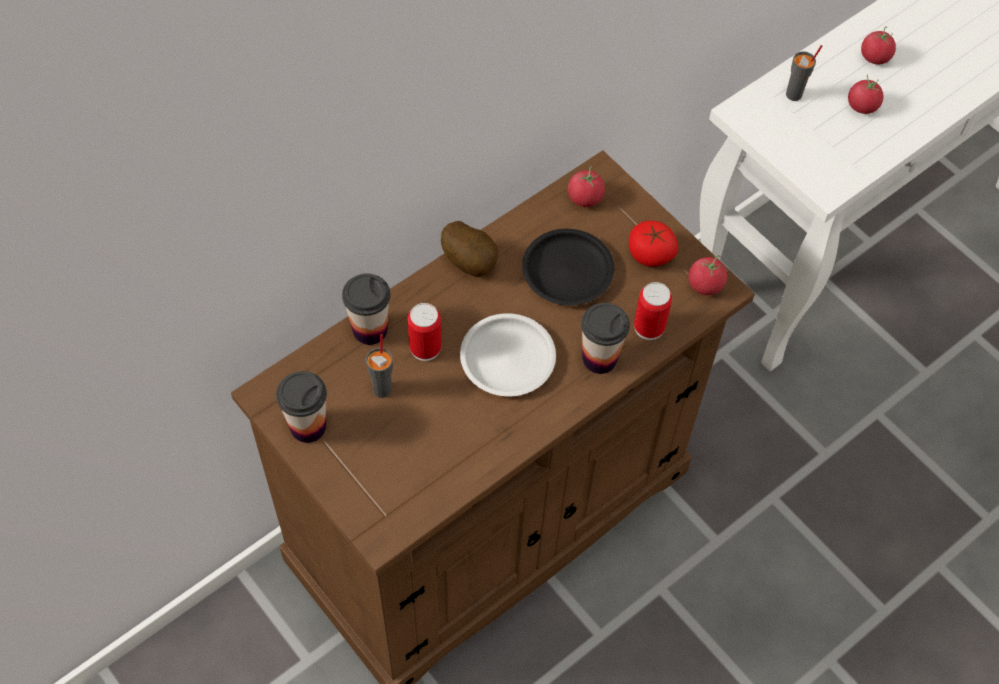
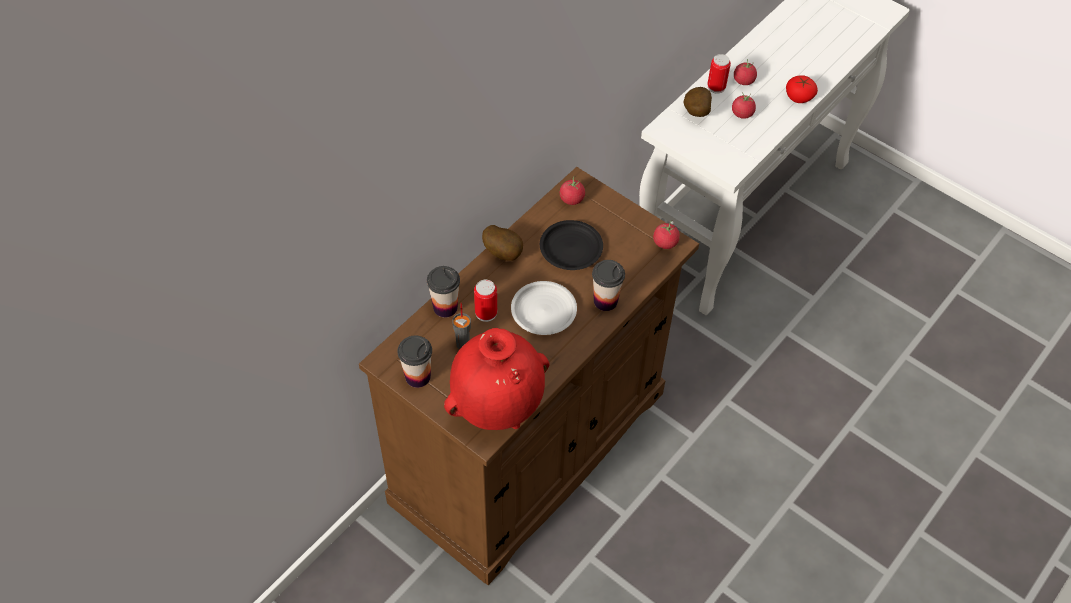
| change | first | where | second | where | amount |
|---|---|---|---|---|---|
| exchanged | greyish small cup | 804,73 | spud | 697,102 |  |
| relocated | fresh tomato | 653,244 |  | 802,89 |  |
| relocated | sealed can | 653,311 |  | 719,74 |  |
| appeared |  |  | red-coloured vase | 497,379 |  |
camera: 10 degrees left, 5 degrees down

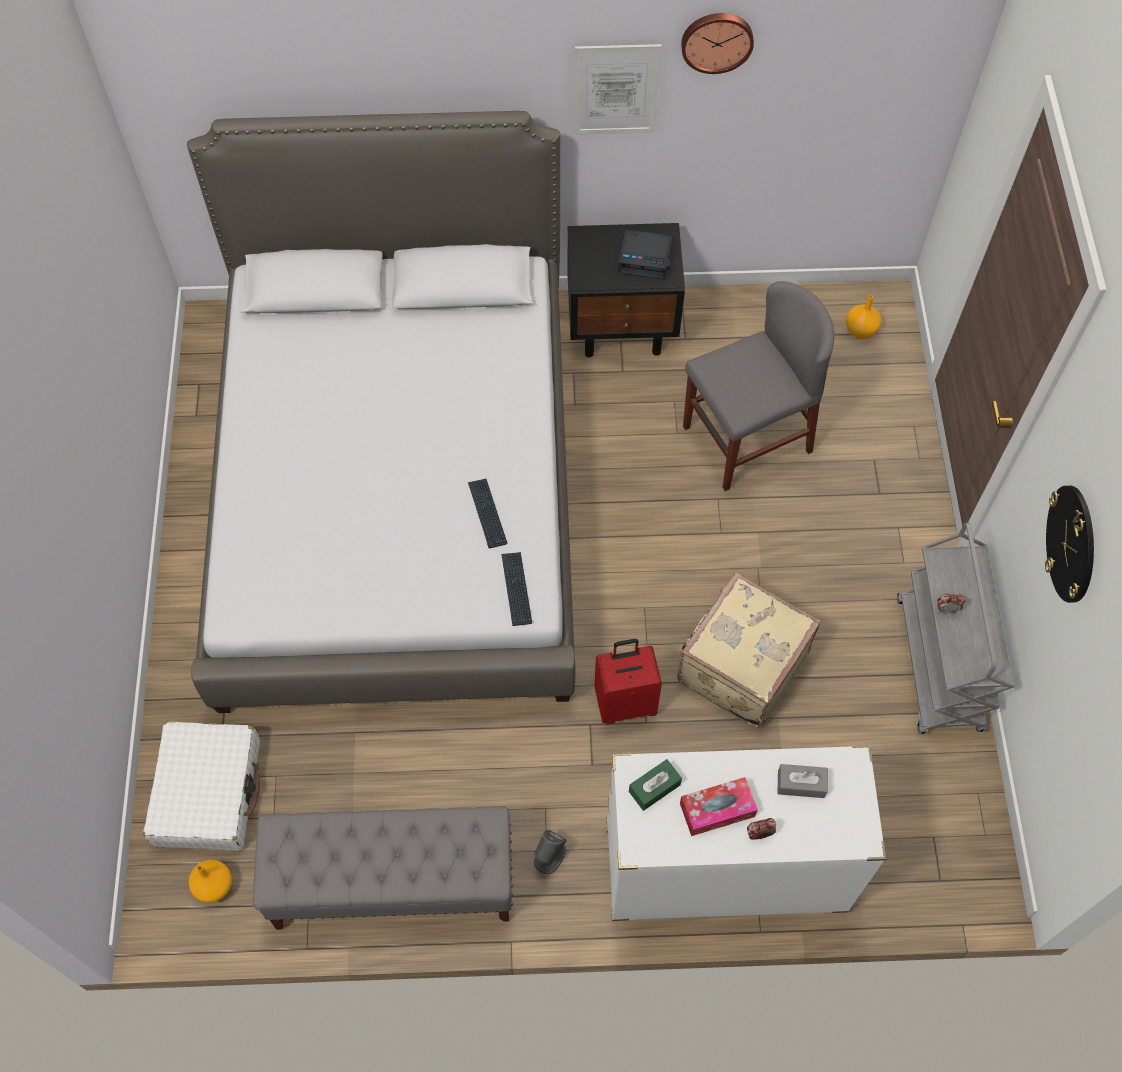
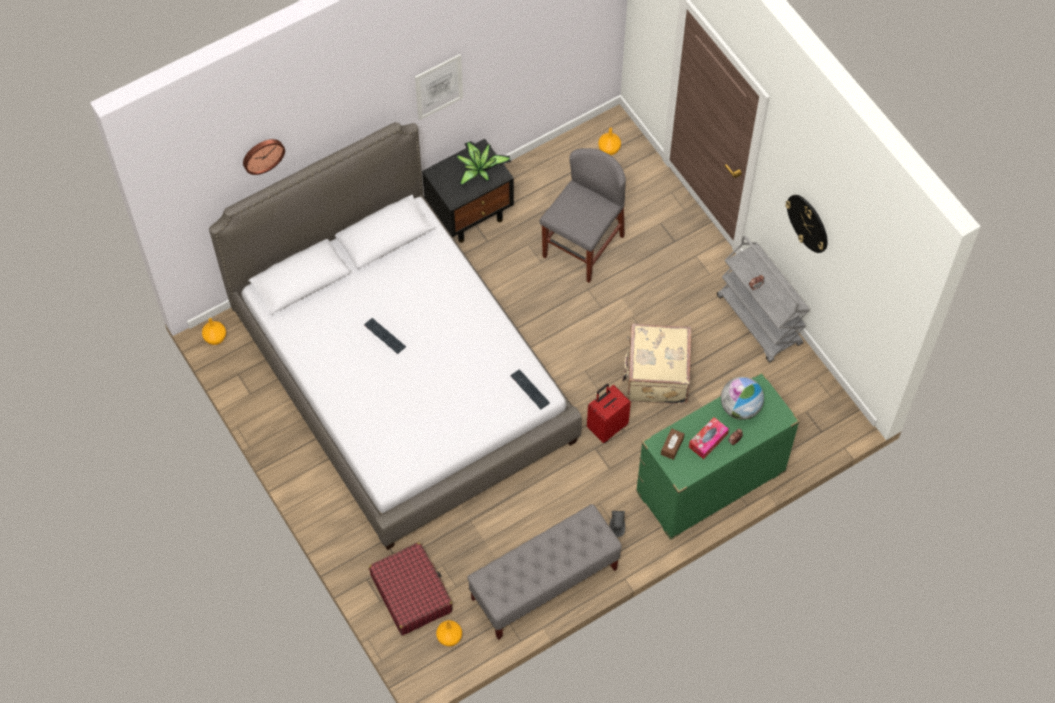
| change | first | where | second | where | amount |
|---|---|---|---|---|---|
| relocated | clock on the wall | 717,43 |  | 264,157 |  |
| exchanged | bedside clock | 645,254 | potted plant | 483,164 |  |
| relocated | keyboard | 487,513 |  | 385,336 |  |
| colour | whitish piece of luggage | 201,786 | red-coloured piece of luggage | 411,589 |  |
| colour | whitish dresser | 747,833 | green-coloured dresser | 718,456 |  |
| colour | green-coloured tissue holder | 655,785 | brownish tissue holder | 672,444 |  |
| exchanged | greyish tissue holder | 803,781 | desk globe | 742,398 |  |
| appeared |  |  | orange-coloured vase | 214,331 |  |
camera: 30 degrees left, 0 degrees up

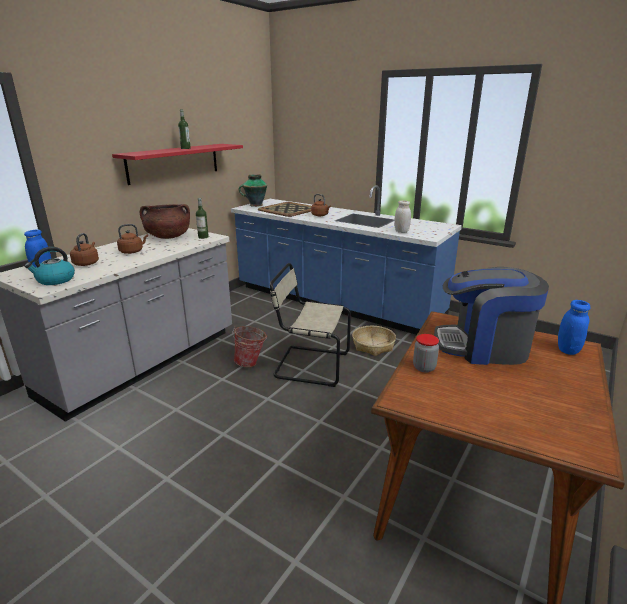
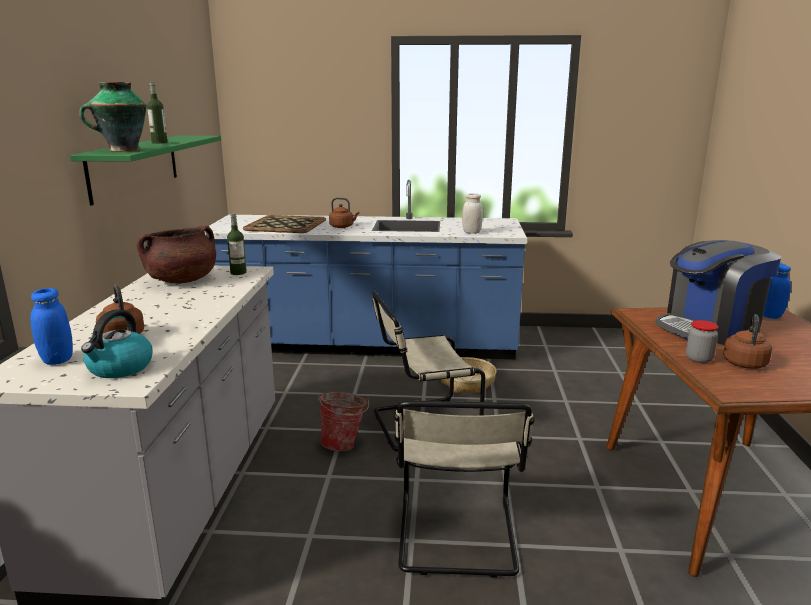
| change | first | where | second | where | amount |
|---|---|---|---|---|---|
| colour | red-coloured bracket shelf | 177,164 | green-coloured bracket shelf | 145,171 |  |
| relocated | vase | 253,190 |  | 112,117 |  |
| relocated | brownish tea kettle | 132,239 |  | 747,341 |  |
| appeared |  |  | sand-coloured upright chair | 464,489 |  |
camera: 30 degrees left, 5 degrees down

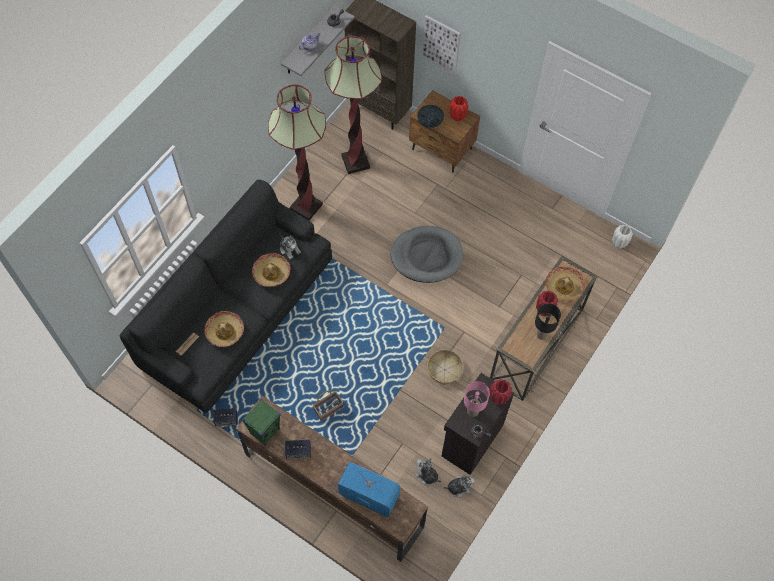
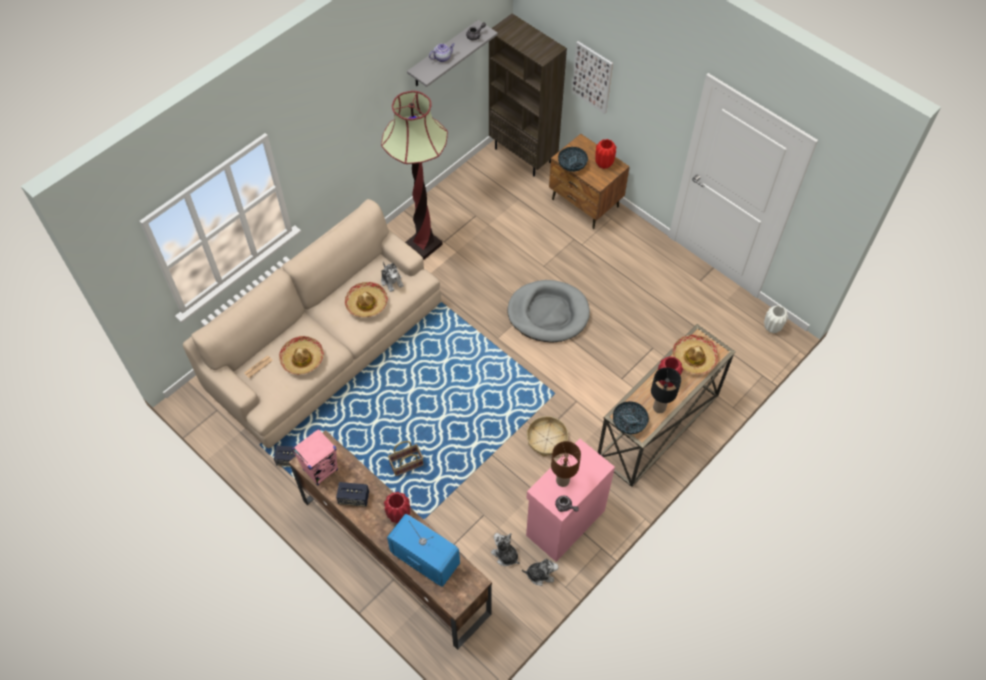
| change | first | where | second | where | amount |
|---|---|---|---|---|---|
| missing | standard lamp | 353,105 |  |  |  |
| colour | black sofa | 226,296 | sand-coloured sofa | 312,323 |  |
| colour | black cupboard | 478,424 | pink cupboard | 570,500 |  |
| relocated | red-coloured vase | 500,392 |  | 397,508 |  |
| colour | pink table lamp | 477,399 | brownish table lamp | 566,464 |  |
| colour | green-coloured audio speaker | 261,422 | pink audio speaker | 315,457 |  |
| appeared |  |  | serving bowl | 631,418 |  |
camera: 10 degrees right, 5 degrees down

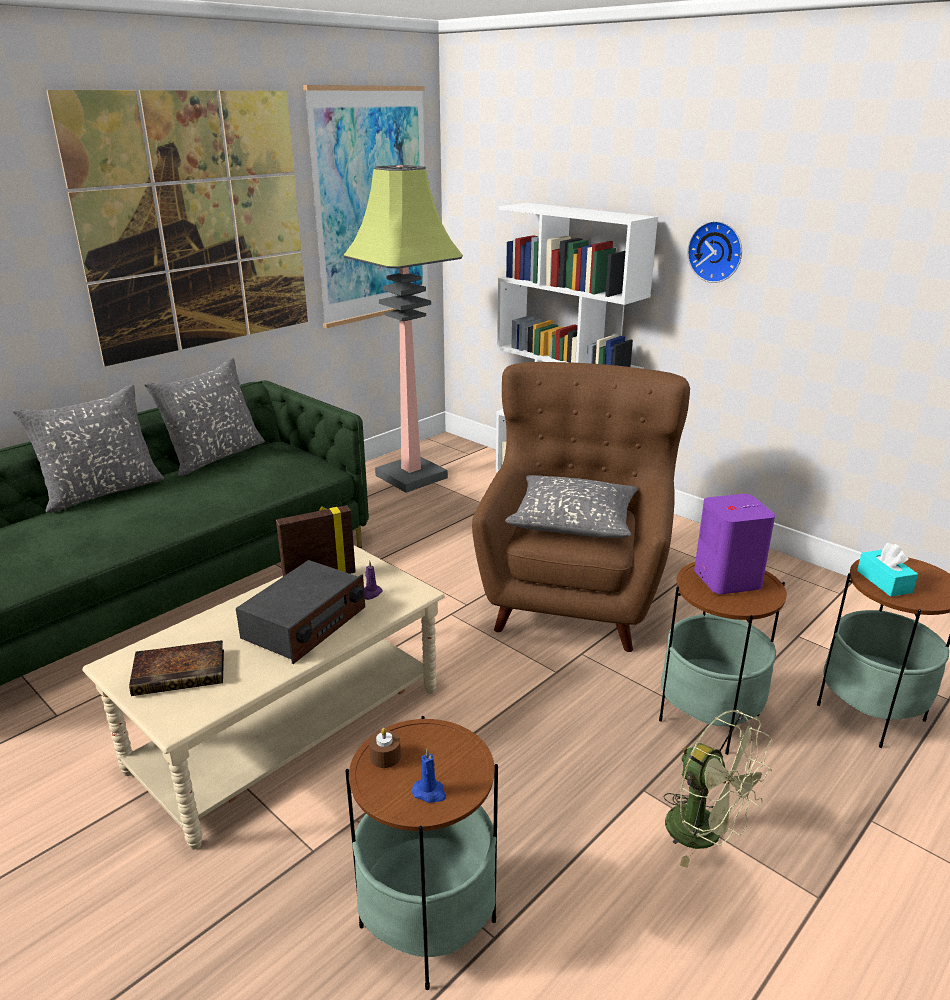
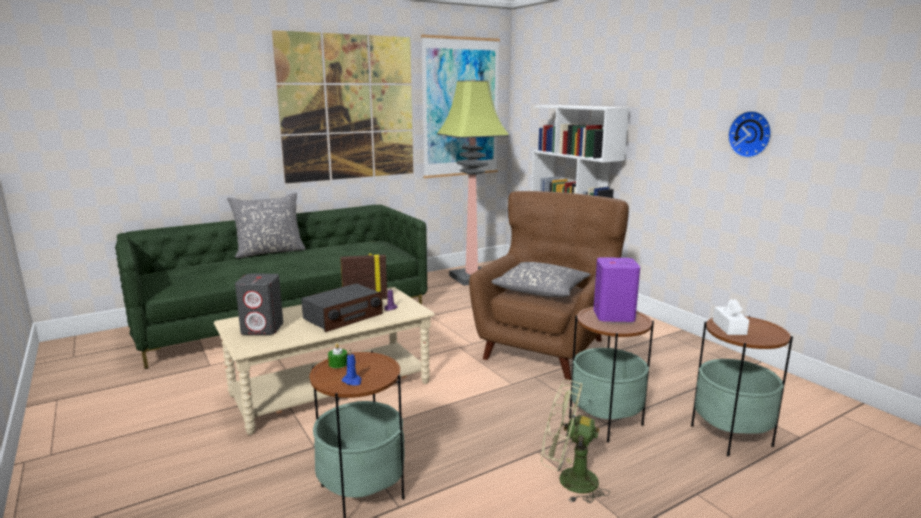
| change | first | where | second | where | amount |
|---|---|---|---|---|---|
| relocated | clock on the wall | 714,252 |  | 750,134 |  |
| missing | greyish pillow | 204,417 |  |  |  |
| colour | blue-green tissue holder | 887,570 | whitish tissue holder | 731,317 |  |
| exchanged | volume | 176,668 | greyish audio speaker | 259,304 |  |
| spun | green-coloured electric fan | 718,789 |  | 575,441 | 135 degrees clockwise |
| colour | brownish wax light | 385,748 | green-coloured wax light | 337,355 |  |
camera: 15 degrees right, 10 degrees down

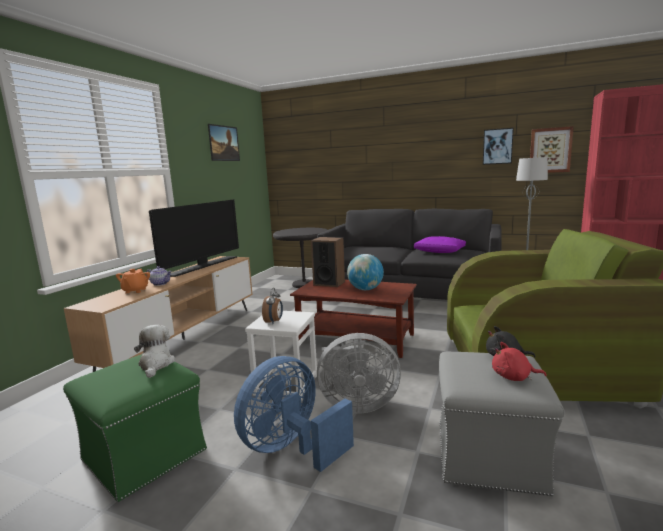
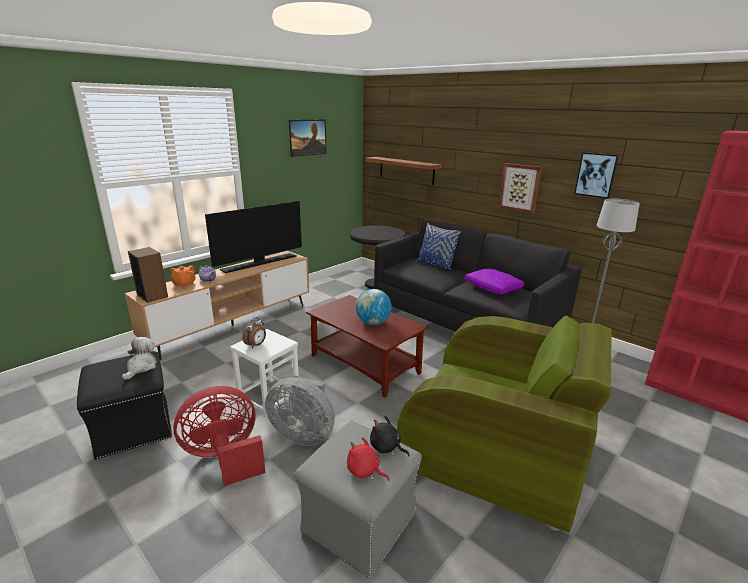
| change | first | where | second | where | amount |
|---|---|---|---|---|---|
| relocated | picture | 552,149 |  | 520,188 |  |
| relocated | audio speaker | 328,262 |  | 148,275 |  |
| colour | green-coloured pouffe | 135,428 | black pouffe | 124,405 |  |
| colour | bluish electric fan | 294,414 | red-coloured electric fan | 219,436 |  |
| appeared |  |  | bracket shelf | 403,171 |  |
| appeared |  |  | bluish pillow | 439,247 |  |
camera: 20 degrees right, 10 degrees up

Work request: Without the images, write out all of the records exactly.

Task answer:
| change | first | where | second | where | amount |
|---|---|---|---|---|---|
| exchanged | greyish small cup | 804,73 | spud | 697,102 |  |
| relocated | fresh tomato | 653,244 |  | 802,89 |  |
| relocated | sealed can | 653,311 |  | 719,74 |  |
| appeared |  |  | red-coloured vase | 497,379 |  |
camera: 10 degrees left, 5 degrees down

| change | first | where | second | where | amount |
|---|---|---|---|---|---|
| relocated | clock on the wall | 717,43 |  | 264,157 |  |
| exchanged | bedside clock | 645,254 | potted plant | 483,164 |  |
| relocated | keyboard | 487,513 |  | 385,336 |  |
| colour | whitish piece of luggage | 201,786 | red-coloured piece of luggage | 411,589 |  |
| colour | whitish dresser | 747,833 | green-coloured dresser | 718,456 |  |
| colour | green-coloured tissue holder | 655,785 | brownish tissue holder | 672,444 |  |
| exchanged | greyish tissue holder | 803,781 | desk globe | 742,398 |  |
| appeared |  |  | orange-coloured vase | 214,331 |  |
camera: 30 degrees left, 0 degrees up

| change | first | where | second | where | amount |
|---|---|---|---|---|---|
| colour | red-coloured bracket shelf | 177,164 | green-coloured bracket shelf | 145,171 |  |
| relocated | vase | 253,190 |  | 112,117 |  |
| relocated | brownish tea kettle | 132,239 |  | 747,341 |  |
| appeared |  |  | sand-coloured upright chair | 464,489 |  |
camera: 30 degrees left, 5 degrees down

| change | first | where | second | where | amount |
|---|---|---|---|---|---|
| missing | standard lamp | 353,105 |  |  |  |
| colour | black sofa | 226,296 | sand-coloured sofa | 312,323 |  |
| colour | black cupboard | 478,424 | pink cupboard | 570,500 |  |
| relocated | red-coloured vase | 500,392 |  | 397,508 |  |
| colour | pink table lamp | 477,399 | brownish table lamp | 566,464 |  |
| colour | green-coloured audio speaker | 261,422 | pink audio speaker | 315,457 |  |
| appeared |  |  | serving bowl | 631,418 |  |
camera: 10 degrees right, 5 degrees down

| change | first | where | second | where | amount |
|---|---|---|---|---|---|
| relocated | clock on the wall | 714,252 |  | 750,134 |  |
| missing | greyish pillow | 204,417 |  |  |  |
| colour | blue-green tissue holder | 887,570 | whitish tissue holder | 731,317 |  |
| exchanged | volume | 176,668 | greyish audio speaker | 259,304 |  |
| spun | green-coloured electric fan | 718,789 |  | 575,441 | 135 degrees clockwise |
| colour | brownish wax light | 385,748 | green-coloured wax light | 337,355 |  |
camera: 15 degrees right, 10 degrees down

| change | first | where | second | where | amount |
|---|---|---|---|---|---|
| relocated | picture | 552,149 |  | 520,188 |  |
| relocated | audio speaker | 328,262 |  | 148,275 |  |
| colour | green-coloured pouffe | 135,428 | black pouffe | 124,405 |  |
| colour | bluish electric fan | 294,414 | red-coloured electric fan | 219,436 |  |
| appeared |  |  | bracket shelf | 403,171 |  |
| appeared |  |  | bluish pillow | 439,247 |  |
camera: 20 degrees right, 10 degrees up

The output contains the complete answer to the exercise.